Saved data entries
——————
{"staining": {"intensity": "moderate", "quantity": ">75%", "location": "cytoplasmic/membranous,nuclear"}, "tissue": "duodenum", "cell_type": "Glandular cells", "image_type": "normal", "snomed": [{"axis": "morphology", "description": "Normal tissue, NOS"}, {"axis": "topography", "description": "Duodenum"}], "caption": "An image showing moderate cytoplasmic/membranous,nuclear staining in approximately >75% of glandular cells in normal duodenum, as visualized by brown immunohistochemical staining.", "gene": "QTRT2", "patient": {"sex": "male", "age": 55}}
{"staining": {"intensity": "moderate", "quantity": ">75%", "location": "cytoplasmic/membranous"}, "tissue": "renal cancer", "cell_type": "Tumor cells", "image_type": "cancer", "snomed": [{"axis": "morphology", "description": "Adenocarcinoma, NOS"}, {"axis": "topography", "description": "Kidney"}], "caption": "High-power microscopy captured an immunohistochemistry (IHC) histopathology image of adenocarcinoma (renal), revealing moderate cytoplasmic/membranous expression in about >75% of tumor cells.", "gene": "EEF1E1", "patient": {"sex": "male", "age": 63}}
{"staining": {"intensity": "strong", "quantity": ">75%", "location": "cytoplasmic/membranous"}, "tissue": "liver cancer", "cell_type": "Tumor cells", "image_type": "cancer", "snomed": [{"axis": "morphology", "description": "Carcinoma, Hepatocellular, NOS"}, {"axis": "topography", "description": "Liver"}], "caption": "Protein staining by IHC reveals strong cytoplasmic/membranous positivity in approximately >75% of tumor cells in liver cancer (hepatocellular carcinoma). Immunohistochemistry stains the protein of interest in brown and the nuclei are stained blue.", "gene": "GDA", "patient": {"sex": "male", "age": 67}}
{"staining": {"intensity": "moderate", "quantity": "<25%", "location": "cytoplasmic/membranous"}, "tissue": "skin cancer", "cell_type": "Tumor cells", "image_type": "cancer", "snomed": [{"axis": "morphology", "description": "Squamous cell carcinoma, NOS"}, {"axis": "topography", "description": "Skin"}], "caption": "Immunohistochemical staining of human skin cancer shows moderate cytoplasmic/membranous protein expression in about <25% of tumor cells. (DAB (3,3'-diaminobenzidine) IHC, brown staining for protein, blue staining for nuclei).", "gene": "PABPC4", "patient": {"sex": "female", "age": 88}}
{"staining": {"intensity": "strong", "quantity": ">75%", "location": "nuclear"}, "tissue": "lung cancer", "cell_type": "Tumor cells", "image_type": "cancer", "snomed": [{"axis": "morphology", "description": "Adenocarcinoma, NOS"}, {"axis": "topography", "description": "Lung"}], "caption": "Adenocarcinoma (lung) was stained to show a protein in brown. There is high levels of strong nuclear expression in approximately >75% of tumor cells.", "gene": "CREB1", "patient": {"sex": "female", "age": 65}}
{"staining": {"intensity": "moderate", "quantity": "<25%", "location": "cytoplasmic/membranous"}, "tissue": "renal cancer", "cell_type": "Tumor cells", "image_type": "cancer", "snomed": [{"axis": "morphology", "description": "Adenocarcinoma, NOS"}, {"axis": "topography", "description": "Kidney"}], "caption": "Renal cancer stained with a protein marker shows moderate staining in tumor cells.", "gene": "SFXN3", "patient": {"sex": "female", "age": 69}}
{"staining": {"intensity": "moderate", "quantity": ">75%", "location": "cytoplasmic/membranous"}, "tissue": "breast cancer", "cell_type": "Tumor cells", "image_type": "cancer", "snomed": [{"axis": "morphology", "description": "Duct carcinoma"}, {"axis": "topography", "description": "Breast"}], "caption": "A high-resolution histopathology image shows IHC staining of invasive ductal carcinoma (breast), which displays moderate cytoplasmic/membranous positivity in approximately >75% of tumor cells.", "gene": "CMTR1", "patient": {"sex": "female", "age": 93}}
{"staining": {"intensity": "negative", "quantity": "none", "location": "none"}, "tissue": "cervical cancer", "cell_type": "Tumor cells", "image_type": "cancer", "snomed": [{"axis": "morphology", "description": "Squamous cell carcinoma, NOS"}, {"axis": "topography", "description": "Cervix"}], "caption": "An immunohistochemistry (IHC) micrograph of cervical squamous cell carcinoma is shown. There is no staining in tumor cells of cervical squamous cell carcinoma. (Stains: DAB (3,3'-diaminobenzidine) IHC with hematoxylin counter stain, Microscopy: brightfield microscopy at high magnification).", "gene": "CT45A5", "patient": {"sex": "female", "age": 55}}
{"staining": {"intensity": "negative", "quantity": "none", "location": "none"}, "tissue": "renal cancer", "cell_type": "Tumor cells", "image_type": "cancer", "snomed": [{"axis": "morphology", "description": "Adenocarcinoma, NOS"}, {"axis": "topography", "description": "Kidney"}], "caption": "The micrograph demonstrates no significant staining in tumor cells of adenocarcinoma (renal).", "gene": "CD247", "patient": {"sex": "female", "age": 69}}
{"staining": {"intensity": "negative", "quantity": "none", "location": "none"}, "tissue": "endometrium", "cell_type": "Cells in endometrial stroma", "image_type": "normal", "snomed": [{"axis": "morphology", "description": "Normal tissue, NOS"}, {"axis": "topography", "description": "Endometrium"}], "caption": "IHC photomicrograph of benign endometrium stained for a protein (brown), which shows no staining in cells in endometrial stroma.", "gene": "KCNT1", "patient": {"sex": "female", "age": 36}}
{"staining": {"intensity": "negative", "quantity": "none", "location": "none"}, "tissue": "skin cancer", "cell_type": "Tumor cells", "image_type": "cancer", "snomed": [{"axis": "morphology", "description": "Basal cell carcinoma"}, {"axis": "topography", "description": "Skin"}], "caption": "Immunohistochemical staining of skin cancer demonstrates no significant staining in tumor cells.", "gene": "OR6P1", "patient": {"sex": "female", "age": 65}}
——————
TASK PROMPT:
What is needed is a word-for-word copy of all the entries.

THE ANSWER:
{"staining": {"intensity": "moderate", "quantity": ">75%", "location": "cytoplasmic/membranous,nuclear"}, "tissue": "duodenum", "cell_type": "Glandular cells", "image_type": "normal", "snomed": [{"axis": "morphology", "description": "Normal tissue, NOS"}, {"axis": "topography", "description": "Duodenum"}], "caption": "An image showing moderate cytoplasmic/membranous,nuclear staining in approximately >75% of glandular cells in normal duodenum, as visualized by brown immunohistochemical staining.", "gene": "QTRT2", "patient": {"sex": "male", "age": 55}}
{"staining": {"intensity": "moderate", "quantity": ">75%", "location": "cytoplasmic/membranous"}, "tissue": "renal cancer", "cell_type": "Tumor cells", "image_type": "cancer", "snomed": [{"axis": "morphology", "description": "Adenocarcinoma, NOS"}, {"axis": "topography", "description": "Kidney"}], "caption": "High-power microscopy captured an immunohistochemistry (IHC) histopathology image of adenocarcinoma (renal), revealing moderate cytoplasmic/membranous expression in about >75% of tumor cells.", "gene": "EEF1E1", "patient": {"sex": "male", "age": 63}}
{"staining": {"intensity": "strong", "quantity": ">75%", "location": "cytoplasmic/membranous"}, "tissue": "liver cancer", "cell_type": "Tumor cells", "image_type": "cancer", "snomed": [{"axis": "morphology", "description": "Carcinoma, Hepatocellular, NOS"}, {"axis": "topography", "description": "Liver"}], "caption": "Protein staining by IHC reveals strong cytoplasmic/membranous positivity in approximately >75% of tumor cells in liver cancer (hepatocellular carcinoma). Immunohistochemistry stains the protein of interest in brown and the nuclei are stained blue.", "gene": "GDA", "patient": {"sex": "male", "age": 67}}
{"staining": {"intensity": "moderate", "quantity": "<25%", "location": "cytoplasmic/membranous"}, "tissue": "skin cancer", "cell_type": "Tumor cells", "image_type": "cancer", "snomed": [{"axis": "morphology", "description": "Squamous cell carcinoma, NOS"}, {"axis": "topography", "description": "Skin"}], "caption": "Immunohistochemical staining of human skin cancer shows moderate cytoplasmic/membranous protein expression in about <25% of tumor cells. (DAB (3,3'-diaminobenzidine) IHC, brown staining for protein, blue staining for nuclei).", "gene": "PABPC4", "patient": {"sex": "female", "age": 88}}
{"staining": {"intensity": "strong", "quantity": ">75%", "location": "nuclear"}, "tissue": "lung cancer", "cell_type": "Tumor cells", "image_type": "cancer", "snomed": [{"axis": "morphology", "description": "Adenocarcinoma, NOS"}, {"axis": "topography", "description": "Lung"}], "caption": "Adenocarcinoma (lung) was stained to show a protein in brown. There is high levels of strong nuclear expression in approximately >75% of tumor cells.", "gene": "CREB1", "patient": {"sex": "female", "age": 65}}
{"staining": {"intensity": "moderate", "quantity": "<25%", "location": "cytoplasmic/membranous"}, "tissue": "renal cancer", "cell_type": "Tumor cells", "image_type": "cancer", "snomed": [{"axis": "morphology", "description": "Adenocarcinoma, NOS"}, {"axis": "topography", "description": "Kidney"}], "caption": "Renal cancer stained with a protein marker shows moderate staining in tumor cells.", "gene": "SFXN3", "patient": {"sex": "female", "age": 69}}
{"staining": {"intensity": "moderate", "quantity": ">75%", "location": "cytoplasmic/membranous"}, "tissue": "breast cancer", "cell_type": "Tumor cells", "image_type": "cancer", "snomed": [{"axis": "morphology", "description": "Duct carcinoma"}, {"axis": "topography", "description": "Breast"}], "caption": "A high-resolution histopathology image shows IHC staining of invasive ductal carcinoma (breast), which displays moderate cytoplasmic/membranous positivity in approximately >75% of tumor cells.", "gene": "CMTR1", "patient": {"sex": "female", "age": 93}}
{"staining": {"intensity": "negative", "quantity": "none", "location": "none"}, "tissue": "cervical cancer", "cell_type": "Tumor cells", "image_type": "cancer", "snomed": [{"axis": "morphology", "description": "Squamous cell carcinoma, NOS"}, {"axis": "topography", "description": "Cervix"}], "caption": "An immunohistochemistry (IHC) micrograph of cervical squamous cell carcinoma is shown. There is no staining in tumor cells of cervical squamous cell carcinoma. (Stains: DAB (3,3'-diaminobenzidine) IHC with hematoxylin counter stain, Microscopy: brightfield microscopy at high magnification).", "gene": "CT45A5", "patient": {"sex": "female", "age": 55}}
{"staining": {"intensity": "negative", "quantity": "none", "location": "none"}, "tissue": "renal cancer", "cell_type": "Tumor cells", "image_type": "cancer", "snomed": [{"axis": "morphology", "description": "Adenocarcinoma, NOS"}, {"axis": "topography", "description": "Kidney"}], "caption": "The micrograph demonstrates no significant staining in tumor cells of adenocarcinoma (renal).", "gene": "CD247", "patient": {"sex": "female", "age": 69}}
{"staining": {"intensity": "negative", "quantity": "none", "location": "none"}, "tissue": "endometrium", "cell_type": "Cells in endometrial stroma", "image_type": "normal", "snomed": [{"axis": "morphology", "description": "Normal tissue, NOS"}, {"axis": "topography", "description": "Endometrium"}], "caption": "IHC photomicrograph of benign endometrium stained for a protein (brown), which shows no staining in cells in endometrial stroma.", "gene": "KCNT1", "patient": {"sex": "female", "age": 36}}
{"staining": {"intensity": "negative", "quantity": "none", "location": "none"}, "tissue": "skin cancer", "cell_type": "Tumor cells", "image_type": "cancer", "snomed": [{"axis": "morphology", "description": "Basal cell carcinoma"}, {"axis": "topography", "description": "Skin"}], "caption": "Immunohistochemical staining of skin cancer demonstrates no significant staining in tumor cells.", "gene": "OR6P1", "patient": {"sex": "female", "age": 65}}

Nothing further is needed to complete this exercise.